_Problem to solve_
Rewrite the stretch of material from its start through the line containing "4: (125, 129)", replacing "origin" with "zero point" and leaving everything else unchanged. Don't include the pictures.

- - - - -

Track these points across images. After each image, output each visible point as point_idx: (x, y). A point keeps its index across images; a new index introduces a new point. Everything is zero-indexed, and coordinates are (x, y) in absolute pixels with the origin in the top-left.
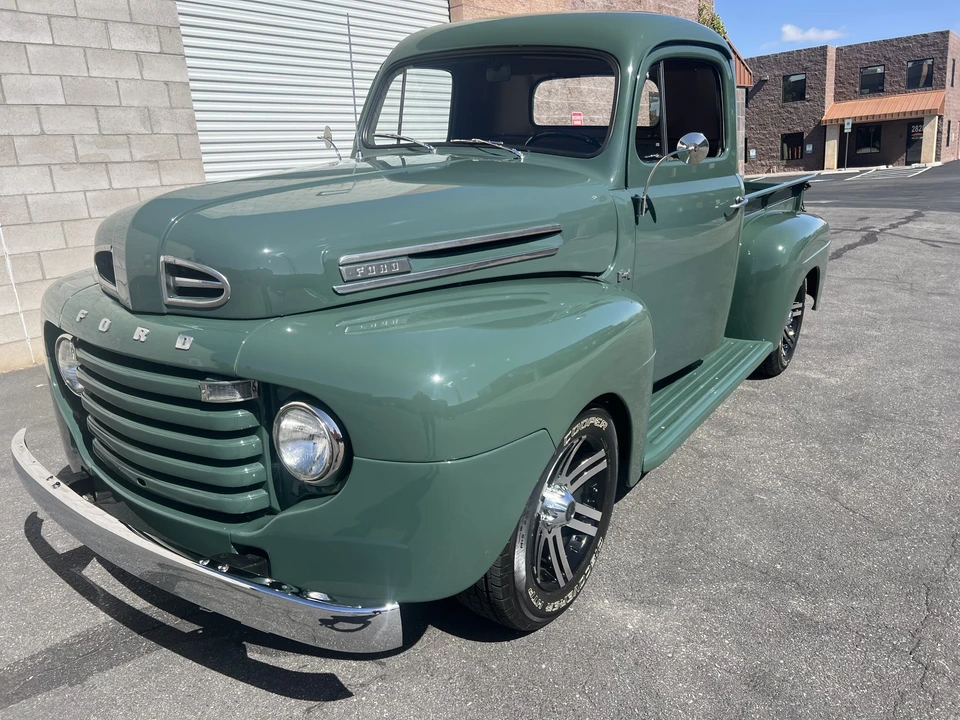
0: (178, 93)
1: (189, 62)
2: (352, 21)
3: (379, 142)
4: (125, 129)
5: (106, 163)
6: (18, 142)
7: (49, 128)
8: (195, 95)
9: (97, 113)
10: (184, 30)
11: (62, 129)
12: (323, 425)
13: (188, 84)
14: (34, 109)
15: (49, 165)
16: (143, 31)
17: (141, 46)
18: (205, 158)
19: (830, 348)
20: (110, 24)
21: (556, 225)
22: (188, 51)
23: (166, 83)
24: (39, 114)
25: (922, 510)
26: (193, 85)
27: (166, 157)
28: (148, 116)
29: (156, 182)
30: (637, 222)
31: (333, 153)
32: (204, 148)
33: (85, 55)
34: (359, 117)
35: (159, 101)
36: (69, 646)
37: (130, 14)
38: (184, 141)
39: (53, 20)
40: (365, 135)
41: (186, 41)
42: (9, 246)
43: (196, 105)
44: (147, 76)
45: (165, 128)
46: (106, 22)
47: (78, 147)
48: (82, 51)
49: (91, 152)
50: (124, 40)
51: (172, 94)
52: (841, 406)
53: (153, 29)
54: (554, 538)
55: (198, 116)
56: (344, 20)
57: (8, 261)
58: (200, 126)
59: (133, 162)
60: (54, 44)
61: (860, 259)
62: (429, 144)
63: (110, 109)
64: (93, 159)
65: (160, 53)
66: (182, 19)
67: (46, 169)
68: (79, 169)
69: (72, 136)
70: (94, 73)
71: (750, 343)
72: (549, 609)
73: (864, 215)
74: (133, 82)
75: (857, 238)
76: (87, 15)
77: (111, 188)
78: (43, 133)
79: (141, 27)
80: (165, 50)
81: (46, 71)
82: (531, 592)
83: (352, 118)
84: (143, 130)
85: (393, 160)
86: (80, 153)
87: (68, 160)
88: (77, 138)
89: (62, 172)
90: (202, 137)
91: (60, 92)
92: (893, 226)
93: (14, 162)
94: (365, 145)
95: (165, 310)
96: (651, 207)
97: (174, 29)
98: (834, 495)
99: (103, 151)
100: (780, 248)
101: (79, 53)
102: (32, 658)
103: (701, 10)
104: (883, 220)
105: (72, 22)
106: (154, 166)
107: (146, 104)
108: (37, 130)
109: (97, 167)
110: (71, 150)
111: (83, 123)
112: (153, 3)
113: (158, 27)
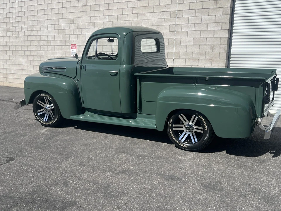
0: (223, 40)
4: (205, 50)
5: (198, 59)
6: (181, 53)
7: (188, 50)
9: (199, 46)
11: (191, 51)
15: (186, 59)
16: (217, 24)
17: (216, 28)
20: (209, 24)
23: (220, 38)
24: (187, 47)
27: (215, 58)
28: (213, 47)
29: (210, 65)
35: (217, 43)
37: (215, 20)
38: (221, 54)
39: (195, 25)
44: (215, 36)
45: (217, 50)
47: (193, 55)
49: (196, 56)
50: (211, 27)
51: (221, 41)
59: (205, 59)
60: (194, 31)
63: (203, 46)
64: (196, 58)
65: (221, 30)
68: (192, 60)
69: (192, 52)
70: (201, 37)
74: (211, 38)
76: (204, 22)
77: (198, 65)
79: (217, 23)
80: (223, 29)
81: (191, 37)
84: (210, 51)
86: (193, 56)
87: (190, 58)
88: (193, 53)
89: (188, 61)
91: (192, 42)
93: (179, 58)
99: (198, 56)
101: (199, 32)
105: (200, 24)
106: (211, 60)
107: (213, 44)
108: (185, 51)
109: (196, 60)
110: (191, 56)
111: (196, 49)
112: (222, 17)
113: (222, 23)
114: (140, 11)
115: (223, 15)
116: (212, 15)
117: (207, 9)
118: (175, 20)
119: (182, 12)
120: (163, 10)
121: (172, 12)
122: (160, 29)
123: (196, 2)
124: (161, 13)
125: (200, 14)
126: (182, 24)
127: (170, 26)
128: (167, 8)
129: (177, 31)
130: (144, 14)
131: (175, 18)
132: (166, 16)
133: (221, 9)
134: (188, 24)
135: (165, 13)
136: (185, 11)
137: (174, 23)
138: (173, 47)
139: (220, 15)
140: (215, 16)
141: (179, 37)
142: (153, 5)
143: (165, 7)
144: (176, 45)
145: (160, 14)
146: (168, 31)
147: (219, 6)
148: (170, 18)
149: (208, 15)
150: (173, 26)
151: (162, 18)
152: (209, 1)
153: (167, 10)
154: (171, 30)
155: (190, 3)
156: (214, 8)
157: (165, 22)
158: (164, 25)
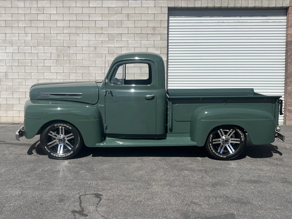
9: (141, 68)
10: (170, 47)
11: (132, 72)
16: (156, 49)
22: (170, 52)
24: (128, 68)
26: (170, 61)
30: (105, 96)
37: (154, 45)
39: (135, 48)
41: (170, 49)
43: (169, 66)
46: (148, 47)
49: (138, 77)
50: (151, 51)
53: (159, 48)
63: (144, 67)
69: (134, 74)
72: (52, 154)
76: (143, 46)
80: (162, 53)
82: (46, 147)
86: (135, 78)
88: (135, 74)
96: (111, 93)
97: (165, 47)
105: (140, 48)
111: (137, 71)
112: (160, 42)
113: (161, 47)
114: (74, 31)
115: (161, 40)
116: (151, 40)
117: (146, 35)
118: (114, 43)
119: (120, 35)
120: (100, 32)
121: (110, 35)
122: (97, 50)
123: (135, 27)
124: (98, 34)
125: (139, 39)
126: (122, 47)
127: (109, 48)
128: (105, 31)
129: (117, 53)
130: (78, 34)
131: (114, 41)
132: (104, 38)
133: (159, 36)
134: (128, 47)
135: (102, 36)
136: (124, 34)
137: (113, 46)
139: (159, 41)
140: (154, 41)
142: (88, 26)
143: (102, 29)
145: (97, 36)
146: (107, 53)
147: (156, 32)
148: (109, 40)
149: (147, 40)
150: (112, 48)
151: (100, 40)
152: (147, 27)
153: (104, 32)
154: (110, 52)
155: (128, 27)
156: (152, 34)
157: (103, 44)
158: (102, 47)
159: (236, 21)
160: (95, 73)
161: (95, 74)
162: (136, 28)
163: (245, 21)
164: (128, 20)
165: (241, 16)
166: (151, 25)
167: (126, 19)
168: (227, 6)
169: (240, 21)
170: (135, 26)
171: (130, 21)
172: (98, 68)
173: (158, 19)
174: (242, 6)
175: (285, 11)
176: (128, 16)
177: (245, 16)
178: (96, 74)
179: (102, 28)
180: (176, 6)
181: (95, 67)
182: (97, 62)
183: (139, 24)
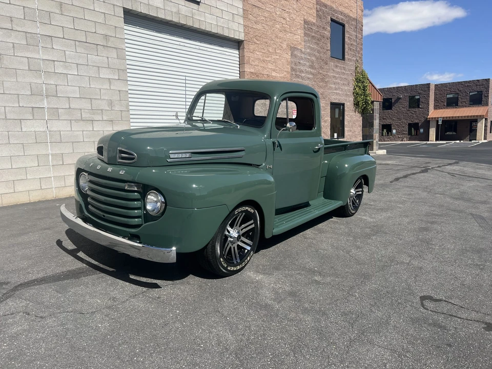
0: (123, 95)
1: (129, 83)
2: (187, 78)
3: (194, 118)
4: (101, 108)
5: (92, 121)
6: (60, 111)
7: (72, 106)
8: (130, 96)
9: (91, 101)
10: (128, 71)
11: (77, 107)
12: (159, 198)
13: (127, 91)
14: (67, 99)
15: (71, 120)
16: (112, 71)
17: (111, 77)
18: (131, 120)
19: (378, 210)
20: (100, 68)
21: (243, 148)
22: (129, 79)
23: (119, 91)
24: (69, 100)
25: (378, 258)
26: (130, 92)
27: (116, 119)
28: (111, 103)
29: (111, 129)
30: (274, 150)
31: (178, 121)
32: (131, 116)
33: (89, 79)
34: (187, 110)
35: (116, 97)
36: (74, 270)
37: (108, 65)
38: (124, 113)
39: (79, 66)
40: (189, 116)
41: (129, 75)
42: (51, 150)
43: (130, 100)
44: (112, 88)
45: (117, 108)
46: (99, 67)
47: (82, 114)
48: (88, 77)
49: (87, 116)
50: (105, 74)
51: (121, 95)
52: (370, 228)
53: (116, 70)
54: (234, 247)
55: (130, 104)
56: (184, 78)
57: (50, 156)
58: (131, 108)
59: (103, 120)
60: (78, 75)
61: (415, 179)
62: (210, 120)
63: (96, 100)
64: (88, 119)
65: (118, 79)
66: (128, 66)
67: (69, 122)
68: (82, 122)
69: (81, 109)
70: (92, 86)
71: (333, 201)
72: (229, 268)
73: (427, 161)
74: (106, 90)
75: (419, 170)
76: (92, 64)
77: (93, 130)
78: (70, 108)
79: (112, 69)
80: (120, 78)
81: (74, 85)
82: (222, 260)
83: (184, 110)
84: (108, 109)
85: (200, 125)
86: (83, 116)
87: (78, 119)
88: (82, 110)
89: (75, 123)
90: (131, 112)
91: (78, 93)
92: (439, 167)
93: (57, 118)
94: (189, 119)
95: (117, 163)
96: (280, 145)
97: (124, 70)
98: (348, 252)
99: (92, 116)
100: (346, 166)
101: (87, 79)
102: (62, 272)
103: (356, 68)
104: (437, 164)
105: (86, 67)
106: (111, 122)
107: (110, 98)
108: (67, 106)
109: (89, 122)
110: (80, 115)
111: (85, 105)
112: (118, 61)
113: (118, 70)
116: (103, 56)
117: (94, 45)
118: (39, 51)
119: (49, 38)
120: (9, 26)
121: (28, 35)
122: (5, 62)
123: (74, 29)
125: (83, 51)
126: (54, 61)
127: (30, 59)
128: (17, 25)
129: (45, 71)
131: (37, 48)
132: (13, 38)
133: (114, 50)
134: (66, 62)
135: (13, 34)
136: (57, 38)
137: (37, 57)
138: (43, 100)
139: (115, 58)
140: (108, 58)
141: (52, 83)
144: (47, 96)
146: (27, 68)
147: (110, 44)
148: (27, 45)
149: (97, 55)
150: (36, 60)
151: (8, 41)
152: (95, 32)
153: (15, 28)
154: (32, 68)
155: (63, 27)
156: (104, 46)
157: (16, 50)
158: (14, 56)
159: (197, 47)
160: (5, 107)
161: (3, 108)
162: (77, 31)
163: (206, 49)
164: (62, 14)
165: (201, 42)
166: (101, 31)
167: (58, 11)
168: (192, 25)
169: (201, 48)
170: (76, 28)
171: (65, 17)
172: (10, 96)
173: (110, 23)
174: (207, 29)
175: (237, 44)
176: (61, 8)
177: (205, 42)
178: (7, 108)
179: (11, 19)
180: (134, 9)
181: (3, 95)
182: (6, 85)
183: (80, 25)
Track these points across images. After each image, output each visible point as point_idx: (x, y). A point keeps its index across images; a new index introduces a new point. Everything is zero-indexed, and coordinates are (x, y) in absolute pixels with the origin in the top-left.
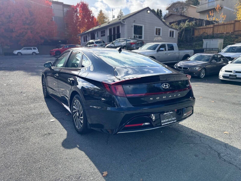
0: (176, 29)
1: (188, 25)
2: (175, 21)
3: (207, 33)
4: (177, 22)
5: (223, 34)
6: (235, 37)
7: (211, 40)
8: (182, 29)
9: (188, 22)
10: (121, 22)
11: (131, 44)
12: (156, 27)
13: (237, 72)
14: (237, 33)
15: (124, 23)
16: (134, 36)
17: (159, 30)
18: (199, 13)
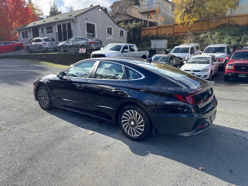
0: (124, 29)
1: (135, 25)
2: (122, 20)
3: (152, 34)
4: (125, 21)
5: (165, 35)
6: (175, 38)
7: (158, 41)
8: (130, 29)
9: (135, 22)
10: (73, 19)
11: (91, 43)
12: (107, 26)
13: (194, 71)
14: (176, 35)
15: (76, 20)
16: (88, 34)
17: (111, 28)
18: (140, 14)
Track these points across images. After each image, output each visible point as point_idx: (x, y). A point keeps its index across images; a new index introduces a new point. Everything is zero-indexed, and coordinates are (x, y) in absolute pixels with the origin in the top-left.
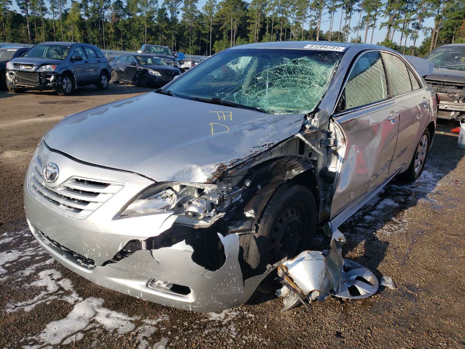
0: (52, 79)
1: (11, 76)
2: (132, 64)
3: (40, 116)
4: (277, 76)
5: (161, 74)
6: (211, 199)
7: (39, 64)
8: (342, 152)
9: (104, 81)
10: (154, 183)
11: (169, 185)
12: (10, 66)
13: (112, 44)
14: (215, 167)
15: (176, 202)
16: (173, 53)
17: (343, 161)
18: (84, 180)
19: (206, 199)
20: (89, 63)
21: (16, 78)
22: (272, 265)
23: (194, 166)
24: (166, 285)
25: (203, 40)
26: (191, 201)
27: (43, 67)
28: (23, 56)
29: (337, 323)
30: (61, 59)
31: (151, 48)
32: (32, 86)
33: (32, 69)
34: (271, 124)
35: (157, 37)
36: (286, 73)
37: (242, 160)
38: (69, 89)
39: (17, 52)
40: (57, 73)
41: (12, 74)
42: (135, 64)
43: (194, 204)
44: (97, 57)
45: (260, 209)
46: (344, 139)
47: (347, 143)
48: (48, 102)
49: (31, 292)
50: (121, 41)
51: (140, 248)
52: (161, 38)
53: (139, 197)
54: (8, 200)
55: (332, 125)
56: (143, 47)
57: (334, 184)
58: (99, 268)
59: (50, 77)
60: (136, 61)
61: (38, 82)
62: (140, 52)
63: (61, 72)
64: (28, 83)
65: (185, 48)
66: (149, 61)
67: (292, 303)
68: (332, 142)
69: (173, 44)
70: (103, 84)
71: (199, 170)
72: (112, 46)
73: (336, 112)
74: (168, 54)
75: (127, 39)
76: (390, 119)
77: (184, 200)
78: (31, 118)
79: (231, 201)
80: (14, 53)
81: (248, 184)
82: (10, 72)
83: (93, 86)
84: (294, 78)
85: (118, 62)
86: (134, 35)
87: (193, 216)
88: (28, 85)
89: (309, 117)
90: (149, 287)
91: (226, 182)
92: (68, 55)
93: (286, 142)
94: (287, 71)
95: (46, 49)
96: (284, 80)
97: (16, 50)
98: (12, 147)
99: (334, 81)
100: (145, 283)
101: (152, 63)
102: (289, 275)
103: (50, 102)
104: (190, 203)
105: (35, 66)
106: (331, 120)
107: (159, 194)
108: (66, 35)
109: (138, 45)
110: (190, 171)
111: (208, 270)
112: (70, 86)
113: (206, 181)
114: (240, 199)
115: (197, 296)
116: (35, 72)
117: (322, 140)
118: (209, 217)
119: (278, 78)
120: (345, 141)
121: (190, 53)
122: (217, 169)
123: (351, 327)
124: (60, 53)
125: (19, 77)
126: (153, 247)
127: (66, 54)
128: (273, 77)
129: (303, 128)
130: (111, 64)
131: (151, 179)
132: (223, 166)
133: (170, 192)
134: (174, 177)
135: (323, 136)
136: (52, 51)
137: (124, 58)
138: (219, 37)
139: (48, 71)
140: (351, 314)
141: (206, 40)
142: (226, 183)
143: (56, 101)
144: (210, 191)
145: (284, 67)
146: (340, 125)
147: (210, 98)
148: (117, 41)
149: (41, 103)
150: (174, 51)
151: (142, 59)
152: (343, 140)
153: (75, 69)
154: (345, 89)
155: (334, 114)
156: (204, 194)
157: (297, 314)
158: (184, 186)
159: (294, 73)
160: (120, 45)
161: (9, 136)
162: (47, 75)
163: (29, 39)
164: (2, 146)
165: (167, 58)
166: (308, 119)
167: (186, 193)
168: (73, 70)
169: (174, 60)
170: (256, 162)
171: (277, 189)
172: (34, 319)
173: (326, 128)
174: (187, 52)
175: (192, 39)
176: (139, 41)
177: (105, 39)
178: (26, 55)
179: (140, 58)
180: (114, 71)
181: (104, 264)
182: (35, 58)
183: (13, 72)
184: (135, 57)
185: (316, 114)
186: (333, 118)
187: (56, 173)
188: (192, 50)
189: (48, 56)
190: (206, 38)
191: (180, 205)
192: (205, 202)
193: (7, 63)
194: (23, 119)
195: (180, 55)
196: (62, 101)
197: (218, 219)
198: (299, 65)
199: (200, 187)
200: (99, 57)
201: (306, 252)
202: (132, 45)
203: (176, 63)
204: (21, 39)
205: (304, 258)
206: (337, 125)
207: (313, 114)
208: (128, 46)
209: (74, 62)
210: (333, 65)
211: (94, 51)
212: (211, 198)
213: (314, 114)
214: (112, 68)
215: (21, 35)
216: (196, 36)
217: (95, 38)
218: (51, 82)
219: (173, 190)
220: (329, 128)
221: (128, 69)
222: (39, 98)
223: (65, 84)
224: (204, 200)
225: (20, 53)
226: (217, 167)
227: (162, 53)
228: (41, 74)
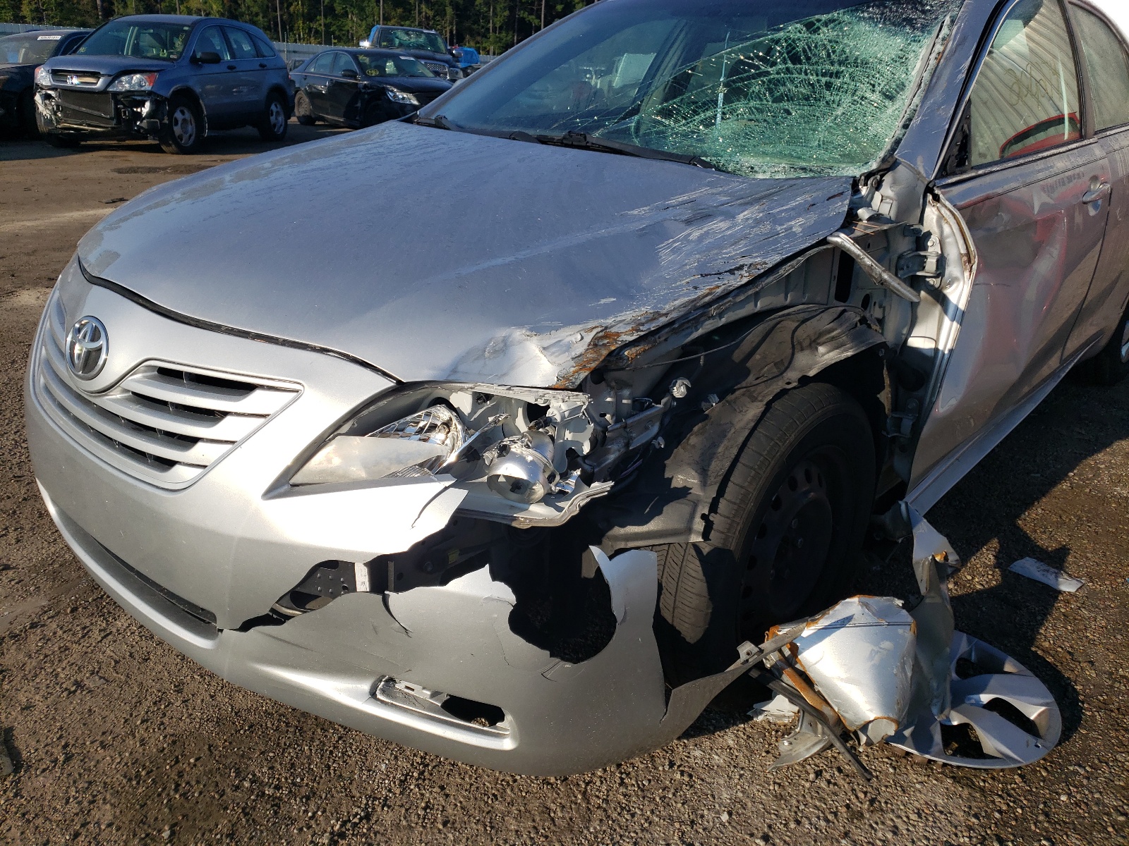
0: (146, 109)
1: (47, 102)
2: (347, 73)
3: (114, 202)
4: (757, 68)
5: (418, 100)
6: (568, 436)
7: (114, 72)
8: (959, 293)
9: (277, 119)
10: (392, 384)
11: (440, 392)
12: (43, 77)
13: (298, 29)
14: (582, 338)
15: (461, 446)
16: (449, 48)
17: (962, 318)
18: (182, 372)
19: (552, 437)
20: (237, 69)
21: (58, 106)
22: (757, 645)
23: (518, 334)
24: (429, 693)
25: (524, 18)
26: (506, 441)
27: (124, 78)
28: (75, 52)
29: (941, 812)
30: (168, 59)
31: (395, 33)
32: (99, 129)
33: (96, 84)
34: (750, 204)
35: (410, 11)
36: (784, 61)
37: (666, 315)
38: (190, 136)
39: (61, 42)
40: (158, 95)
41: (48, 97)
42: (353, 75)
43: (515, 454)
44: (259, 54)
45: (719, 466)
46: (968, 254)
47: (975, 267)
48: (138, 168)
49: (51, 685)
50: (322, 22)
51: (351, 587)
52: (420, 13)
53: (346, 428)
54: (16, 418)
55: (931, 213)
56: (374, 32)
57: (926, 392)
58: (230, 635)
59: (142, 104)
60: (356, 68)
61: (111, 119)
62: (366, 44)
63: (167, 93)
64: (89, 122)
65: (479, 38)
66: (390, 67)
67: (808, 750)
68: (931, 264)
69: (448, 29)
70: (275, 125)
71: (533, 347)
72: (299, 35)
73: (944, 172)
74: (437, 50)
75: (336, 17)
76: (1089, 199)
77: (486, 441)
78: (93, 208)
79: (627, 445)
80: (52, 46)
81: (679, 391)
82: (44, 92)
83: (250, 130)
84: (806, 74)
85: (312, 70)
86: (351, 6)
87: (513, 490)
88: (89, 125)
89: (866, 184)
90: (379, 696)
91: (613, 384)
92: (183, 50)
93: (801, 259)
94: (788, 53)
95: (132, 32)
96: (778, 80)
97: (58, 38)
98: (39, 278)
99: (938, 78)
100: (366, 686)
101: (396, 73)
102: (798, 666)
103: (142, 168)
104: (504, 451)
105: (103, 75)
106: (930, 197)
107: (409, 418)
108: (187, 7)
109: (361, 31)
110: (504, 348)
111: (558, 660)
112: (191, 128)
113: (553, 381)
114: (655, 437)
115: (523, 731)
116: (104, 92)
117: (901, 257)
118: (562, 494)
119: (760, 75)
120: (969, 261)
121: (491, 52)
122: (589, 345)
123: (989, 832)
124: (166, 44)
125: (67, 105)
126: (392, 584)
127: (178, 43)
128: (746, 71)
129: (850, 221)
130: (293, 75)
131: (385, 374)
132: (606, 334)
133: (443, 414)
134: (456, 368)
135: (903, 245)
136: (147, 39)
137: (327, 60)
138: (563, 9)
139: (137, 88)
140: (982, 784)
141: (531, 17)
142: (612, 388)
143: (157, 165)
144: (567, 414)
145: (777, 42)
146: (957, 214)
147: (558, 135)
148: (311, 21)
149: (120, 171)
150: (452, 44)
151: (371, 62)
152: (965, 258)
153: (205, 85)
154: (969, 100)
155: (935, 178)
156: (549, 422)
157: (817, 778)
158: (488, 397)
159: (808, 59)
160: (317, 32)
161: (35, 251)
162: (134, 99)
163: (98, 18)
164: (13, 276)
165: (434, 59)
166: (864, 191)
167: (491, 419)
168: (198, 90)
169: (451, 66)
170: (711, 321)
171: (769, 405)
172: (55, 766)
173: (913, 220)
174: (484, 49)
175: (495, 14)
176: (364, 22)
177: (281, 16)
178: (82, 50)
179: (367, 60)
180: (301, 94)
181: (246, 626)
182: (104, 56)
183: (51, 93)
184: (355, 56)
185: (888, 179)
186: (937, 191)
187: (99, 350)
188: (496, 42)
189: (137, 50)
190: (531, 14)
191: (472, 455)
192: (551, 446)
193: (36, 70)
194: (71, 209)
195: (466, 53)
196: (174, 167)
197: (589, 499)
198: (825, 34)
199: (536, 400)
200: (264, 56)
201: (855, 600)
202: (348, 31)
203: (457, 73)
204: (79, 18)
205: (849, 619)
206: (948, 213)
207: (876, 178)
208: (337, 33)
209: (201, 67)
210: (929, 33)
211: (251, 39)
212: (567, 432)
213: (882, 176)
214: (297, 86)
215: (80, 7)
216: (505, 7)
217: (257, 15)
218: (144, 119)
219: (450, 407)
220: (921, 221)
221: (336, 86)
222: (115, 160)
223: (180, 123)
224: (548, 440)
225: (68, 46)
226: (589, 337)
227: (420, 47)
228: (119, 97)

- - - - -

_Response area_
Track these points across images. After each image, output each visible point as point_idx: (x, y). A point keeps its index across images; a new index introduces a new point. Everything is zero-indexed, and coordinates are (x, y) in absolute pixels with the zero point in the top-left.
0: (178, 93)
1: (189, 62)
2: (352, 21)
3: (379, 142)
4: (125, 129)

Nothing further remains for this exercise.